- _Work required_
Go through the records below and report each line with "routines" in it.

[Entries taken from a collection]
--- START ---
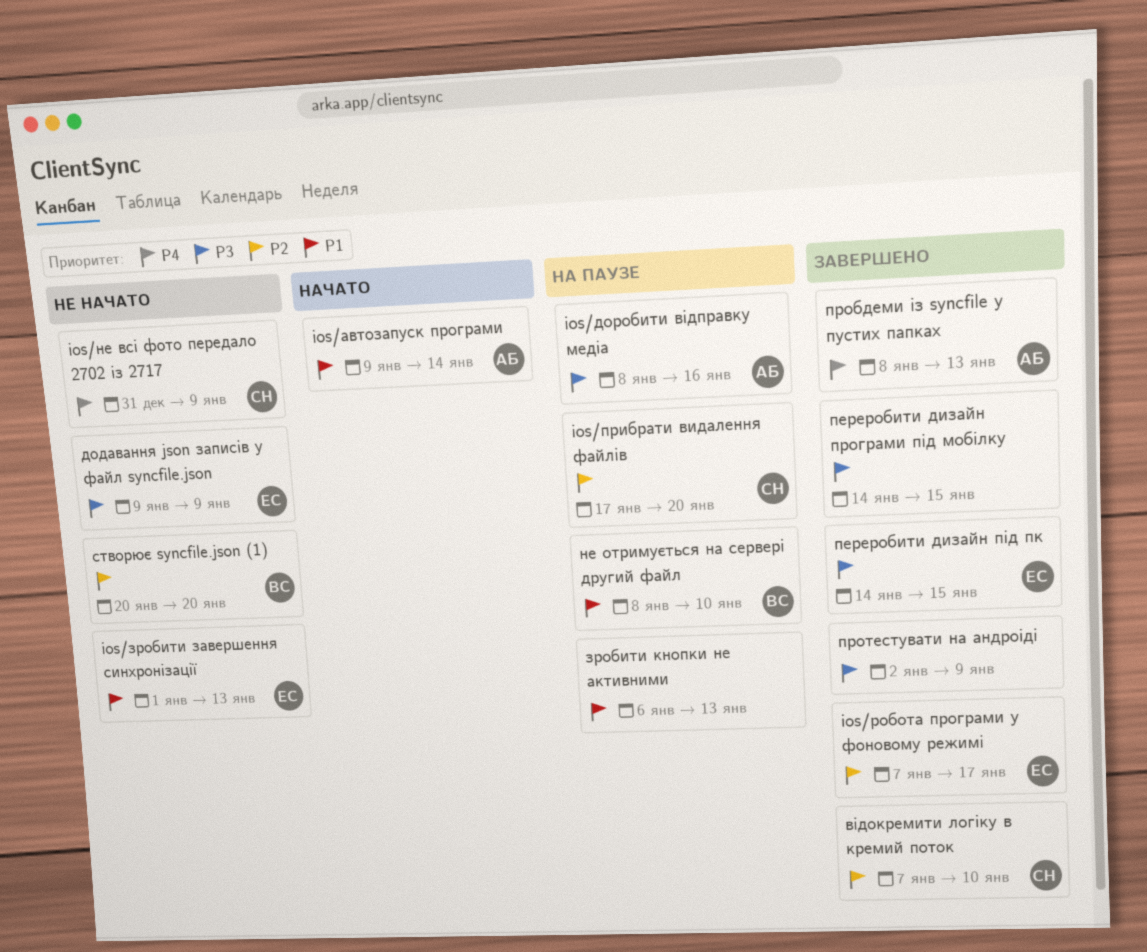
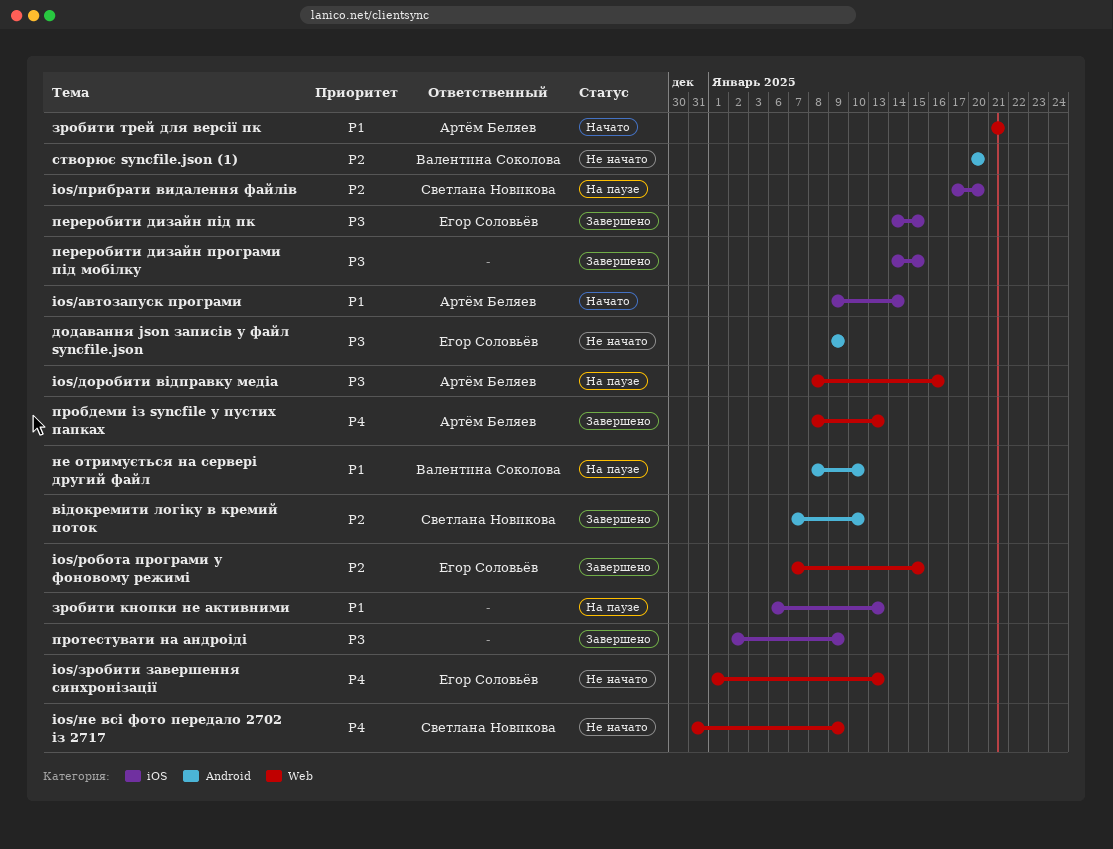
ios/зробити завершення синхронізації, priority: P1 -> P4
ios/робота програми у фоновому режимі, due: Jan 17 -> Jan 15
зробити трей для версії пк: none -> present

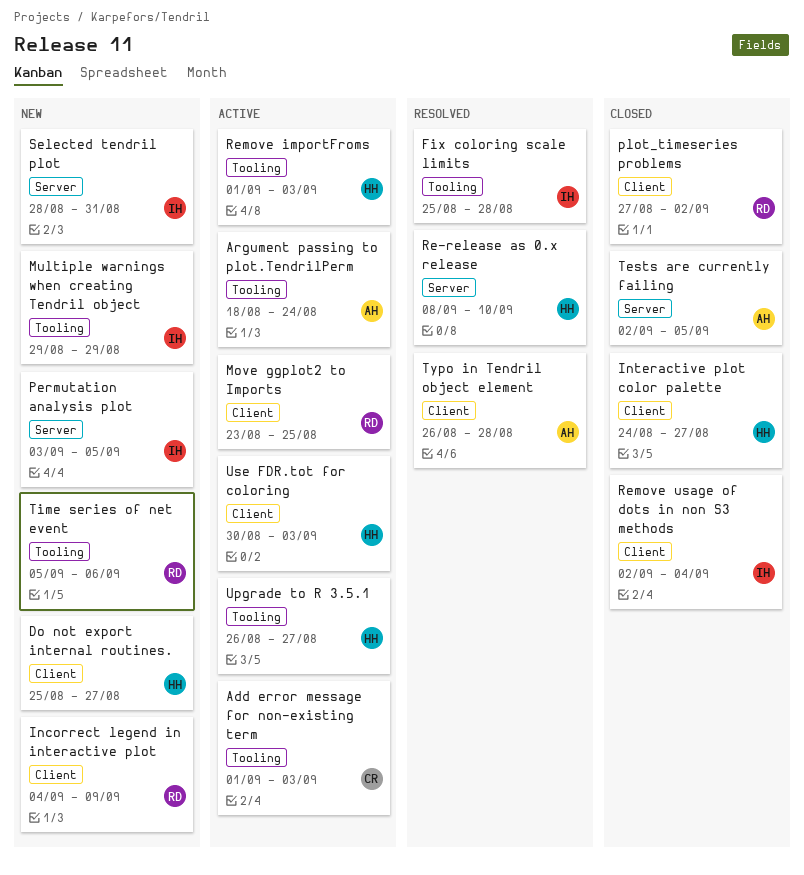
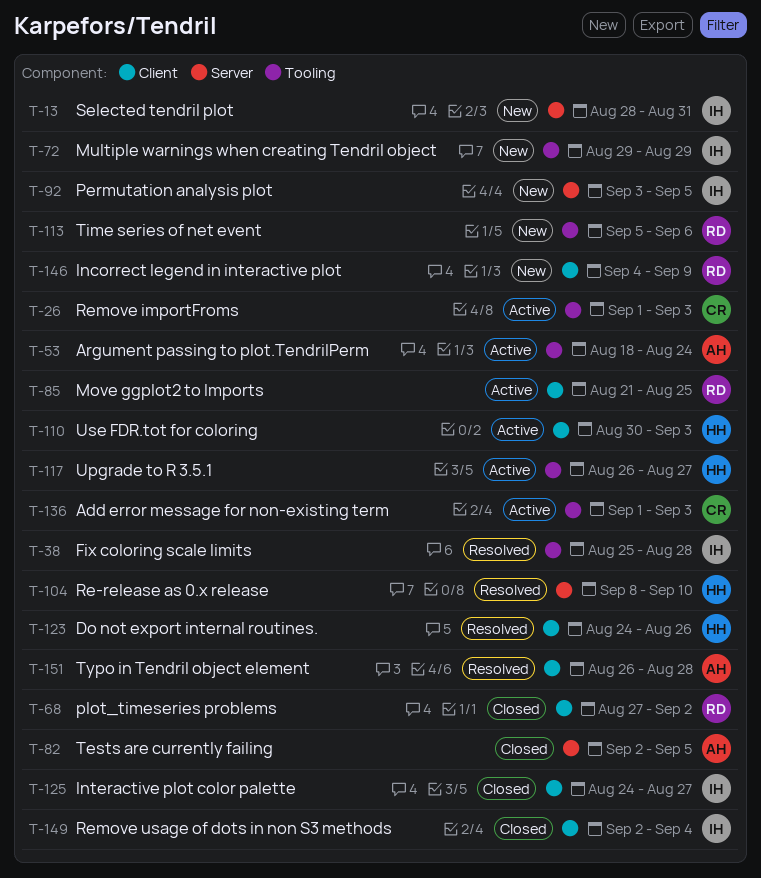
Do not export internal routines., status: New -> Resolved
Do not export internal routines., start: Aug 25 -> Aug 24
Do not export internal routines., due: Aug 27 -> Aug 26
Interactive plot color palette, owner: HH -> IH
Move ggplot2 to Imports, start: Aug 23 -> Aug 21
Remove importFroms, owner: HH -> CR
--- END ---
- _Answer to the problem_
Do not export internal routines., status: New -> Resolved
Do not export internal routines., start: Aug 25 -> Aug 24
Do not export internal routines., due: Aug 27 -> Aug 26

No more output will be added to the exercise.